- _RECORDS TO USE_
+-------+
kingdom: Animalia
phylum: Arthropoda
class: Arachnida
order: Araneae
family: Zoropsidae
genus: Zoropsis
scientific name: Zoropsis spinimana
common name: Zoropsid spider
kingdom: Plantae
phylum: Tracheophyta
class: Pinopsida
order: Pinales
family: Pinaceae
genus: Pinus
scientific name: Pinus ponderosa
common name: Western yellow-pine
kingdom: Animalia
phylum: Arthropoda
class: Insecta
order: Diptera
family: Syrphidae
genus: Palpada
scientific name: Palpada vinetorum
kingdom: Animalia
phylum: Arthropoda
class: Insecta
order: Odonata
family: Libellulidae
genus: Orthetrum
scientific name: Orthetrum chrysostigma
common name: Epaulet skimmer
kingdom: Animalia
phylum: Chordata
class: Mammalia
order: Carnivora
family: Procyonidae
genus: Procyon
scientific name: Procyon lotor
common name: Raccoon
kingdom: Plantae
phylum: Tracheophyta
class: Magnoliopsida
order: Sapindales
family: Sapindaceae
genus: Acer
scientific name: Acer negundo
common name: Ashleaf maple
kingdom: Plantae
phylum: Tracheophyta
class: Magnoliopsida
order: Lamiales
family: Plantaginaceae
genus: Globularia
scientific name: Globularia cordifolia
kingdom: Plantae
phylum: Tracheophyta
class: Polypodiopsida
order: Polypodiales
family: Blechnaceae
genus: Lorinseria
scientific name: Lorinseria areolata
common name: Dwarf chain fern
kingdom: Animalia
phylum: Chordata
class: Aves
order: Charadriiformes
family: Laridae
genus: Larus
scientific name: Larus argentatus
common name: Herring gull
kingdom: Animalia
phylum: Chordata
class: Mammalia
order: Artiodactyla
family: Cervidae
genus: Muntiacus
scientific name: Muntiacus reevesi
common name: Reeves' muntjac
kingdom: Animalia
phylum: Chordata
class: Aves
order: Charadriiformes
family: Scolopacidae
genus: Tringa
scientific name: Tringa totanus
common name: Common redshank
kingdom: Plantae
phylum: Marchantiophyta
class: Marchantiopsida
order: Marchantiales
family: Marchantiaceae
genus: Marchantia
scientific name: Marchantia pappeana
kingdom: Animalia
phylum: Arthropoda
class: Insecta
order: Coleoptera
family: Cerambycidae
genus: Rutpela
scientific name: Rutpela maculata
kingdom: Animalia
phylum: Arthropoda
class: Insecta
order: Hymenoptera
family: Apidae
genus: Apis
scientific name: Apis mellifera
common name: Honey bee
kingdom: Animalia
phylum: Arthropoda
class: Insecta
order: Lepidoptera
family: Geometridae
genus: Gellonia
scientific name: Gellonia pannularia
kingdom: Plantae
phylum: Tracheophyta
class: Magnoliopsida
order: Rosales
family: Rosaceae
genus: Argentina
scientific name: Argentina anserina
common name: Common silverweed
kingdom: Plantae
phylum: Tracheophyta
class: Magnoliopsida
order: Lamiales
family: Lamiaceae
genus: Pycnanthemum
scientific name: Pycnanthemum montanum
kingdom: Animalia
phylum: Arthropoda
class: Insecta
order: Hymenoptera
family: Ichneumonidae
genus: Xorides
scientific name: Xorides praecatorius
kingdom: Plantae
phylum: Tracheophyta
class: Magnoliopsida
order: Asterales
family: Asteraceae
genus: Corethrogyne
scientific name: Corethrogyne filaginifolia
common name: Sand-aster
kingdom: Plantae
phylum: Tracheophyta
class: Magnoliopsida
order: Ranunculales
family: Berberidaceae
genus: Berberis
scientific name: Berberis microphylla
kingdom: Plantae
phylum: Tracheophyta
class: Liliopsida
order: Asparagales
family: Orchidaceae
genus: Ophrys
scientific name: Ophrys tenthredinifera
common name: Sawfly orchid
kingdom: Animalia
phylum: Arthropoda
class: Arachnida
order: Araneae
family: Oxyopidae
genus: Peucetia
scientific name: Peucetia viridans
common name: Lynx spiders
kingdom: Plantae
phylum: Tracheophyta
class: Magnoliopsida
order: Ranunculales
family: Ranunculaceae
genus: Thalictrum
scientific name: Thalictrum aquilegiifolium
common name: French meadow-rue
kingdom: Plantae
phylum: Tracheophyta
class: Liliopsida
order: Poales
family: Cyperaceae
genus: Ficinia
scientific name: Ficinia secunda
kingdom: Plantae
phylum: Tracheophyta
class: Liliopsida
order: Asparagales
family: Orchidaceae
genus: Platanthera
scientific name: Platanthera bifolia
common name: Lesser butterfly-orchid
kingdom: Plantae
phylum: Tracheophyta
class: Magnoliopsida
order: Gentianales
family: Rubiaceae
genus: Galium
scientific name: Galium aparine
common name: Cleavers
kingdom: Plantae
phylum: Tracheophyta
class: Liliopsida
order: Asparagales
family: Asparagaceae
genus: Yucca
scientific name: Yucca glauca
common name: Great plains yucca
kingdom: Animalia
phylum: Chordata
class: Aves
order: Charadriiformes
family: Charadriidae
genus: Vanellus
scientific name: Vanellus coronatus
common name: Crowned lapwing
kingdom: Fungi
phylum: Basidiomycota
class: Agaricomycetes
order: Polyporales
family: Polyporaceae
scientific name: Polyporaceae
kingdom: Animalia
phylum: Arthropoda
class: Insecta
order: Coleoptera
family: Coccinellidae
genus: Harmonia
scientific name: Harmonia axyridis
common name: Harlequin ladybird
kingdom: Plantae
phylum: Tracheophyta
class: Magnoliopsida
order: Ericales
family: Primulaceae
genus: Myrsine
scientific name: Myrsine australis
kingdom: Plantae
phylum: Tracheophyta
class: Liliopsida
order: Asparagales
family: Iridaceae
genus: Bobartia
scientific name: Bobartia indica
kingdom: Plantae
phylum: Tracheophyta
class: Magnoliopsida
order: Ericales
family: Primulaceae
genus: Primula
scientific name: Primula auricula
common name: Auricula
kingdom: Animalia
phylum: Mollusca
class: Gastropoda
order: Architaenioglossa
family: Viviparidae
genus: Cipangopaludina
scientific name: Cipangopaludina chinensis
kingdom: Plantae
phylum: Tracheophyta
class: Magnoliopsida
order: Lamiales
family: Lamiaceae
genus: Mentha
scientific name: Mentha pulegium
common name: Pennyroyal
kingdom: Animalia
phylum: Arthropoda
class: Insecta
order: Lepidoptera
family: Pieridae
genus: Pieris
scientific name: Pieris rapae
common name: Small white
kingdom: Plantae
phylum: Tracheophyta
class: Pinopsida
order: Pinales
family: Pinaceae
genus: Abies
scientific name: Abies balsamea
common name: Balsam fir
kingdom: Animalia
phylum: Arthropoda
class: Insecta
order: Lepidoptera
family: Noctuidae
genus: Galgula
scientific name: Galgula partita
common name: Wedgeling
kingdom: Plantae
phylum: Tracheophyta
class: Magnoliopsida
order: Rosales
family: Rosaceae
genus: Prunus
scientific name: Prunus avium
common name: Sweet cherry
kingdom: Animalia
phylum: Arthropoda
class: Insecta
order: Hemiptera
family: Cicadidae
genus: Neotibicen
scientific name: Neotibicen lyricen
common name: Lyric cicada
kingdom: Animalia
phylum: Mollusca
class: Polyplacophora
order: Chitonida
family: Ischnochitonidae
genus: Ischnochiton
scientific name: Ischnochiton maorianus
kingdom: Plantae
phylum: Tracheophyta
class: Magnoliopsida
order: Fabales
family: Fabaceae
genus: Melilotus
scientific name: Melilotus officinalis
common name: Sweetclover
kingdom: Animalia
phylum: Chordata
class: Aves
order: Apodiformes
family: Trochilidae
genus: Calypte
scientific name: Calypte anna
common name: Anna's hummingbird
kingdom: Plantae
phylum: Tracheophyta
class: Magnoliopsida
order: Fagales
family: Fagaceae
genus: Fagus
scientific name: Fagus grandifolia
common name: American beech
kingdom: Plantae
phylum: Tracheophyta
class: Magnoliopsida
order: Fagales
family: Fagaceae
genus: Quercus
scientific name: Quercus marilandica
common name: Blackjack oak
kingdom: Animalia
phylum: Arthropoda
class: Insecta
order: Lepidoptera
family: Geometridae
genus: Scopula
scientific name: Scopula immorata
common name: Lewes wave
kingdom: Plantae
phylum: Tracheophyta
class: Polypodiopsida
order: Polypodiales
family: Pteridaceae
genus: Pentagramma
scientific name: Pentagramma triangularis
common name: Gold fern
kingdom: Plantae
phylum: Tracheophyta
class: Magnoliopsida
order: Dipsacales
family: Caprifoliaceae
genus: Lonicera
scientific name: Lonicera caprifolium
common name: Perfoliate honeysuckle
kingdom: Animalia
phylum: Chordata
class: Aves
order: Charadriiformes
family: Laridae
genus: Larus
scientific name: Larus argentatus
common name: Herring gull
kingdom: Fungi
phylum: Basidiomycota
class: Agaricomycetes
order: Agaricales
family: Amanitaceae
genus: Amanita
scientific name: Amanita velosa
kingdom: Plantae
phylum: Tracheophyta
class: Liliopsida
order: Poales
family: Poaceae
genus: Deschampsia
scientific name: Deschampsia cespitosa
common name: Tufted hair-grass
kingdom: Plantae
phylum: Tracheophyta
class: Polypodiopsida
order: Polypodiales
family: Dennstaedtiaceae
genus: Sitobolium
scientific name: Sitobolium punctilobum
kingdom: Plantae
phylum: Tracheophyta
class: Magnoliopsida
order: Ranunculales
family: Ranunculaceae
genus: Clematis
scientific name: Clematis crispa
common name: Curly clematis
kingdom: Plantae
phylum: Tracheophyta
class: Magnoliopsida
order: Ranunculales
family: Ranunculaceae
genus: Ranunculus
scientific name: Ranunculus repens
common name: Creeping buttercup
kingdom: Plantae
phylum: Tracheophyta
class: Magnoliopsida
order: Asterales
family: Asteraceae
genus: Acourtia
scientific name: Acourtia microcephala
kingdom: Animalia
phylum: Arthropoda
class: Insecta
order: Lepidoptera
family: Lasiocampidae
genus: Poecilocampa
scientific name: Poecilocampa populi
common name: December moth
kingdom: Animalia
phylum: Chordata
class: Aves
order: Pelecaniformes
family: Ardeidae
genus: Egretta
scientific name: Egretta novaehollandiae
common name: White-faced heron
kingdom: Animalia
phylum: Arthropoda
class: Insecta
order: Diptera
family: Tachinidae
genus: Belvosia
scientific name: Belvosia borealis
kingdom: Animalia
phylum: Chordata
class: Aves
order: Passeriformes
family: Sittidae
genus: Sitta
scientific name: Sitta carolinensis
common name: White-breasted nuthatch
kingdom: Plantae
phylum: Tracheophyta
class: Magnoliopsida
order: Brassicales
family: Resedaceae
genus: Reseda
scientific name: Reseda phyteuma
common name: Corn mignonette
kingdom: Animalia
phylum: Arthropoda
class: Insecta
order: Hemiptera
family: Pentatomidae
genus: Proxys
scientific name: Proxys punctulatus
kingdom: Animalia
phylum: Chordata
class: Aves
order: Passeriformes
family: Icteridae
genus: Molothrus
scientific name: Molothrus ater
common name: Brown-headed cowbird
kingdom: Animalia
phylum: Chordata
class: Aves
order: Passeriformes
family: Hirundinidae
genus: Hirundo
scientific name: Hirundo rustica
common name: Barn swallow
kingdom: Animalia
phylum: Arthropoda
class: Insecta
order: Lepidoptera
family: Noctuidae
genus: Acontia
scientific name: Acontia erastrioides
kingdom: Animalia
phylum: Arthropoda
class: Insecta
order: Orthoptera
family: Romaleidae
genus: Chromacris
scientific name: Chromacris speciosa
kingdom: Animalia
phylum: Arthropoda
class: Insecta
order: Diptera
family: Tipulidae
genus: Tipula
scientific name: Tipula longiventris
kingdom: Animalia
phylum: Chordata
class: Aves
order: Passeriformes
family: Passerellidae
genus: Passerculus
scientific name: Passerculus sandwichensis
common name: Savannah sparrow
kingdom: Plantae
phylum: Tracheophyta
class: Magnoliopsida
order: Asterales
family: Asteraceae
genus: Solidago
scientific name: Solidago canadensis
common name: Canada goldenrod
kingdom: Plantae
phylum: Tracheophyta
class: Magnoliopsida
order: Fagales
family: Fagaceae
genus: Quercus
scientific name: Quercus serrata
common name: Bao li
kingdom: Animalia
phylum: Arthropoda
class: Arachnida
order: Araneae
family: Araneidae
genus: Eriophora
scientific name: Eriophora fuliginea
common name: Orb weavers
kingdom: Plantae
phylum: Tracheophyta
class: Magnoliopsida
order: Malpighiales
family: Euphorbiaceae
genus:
+-------+
- _PROBLEM_
Rewrite the lines between the one holding "order: Marchantiales" and the one holding "genus: Argentina", inclusive, putting "binomial" in place of "scientific name" and keeping everything else the same.

- _TASK RESULT_
order: Marchantiales
family: Marchantiaceae
genus: Marchantia
binomial: Marchantia pappeana
kingdom: Animalia
phylum: Arthropoda
class: Insecta
order: Coleoptera
family: Cerambycidae
genus: Rutpela
binomial: Rutpela maculata
kingdom: Animalia
phylum: Arthropoda
class: Insecta
order: Hymenoptera
family: Apidae
genus: Apis
binomial: Apis mellifera
common name: Honey bee
kingdom: Animalia
phylum: Arthropoda
class: Insecta
order: Lepidoptera
family: Geometridae
genus: Gellonia
binomial: Gellonia pannularia
kingdom: Plantae
phylum: Tracheophyta
class: Magnoliopsida
order: Rosales
family: Rosaceae
genus: Argentina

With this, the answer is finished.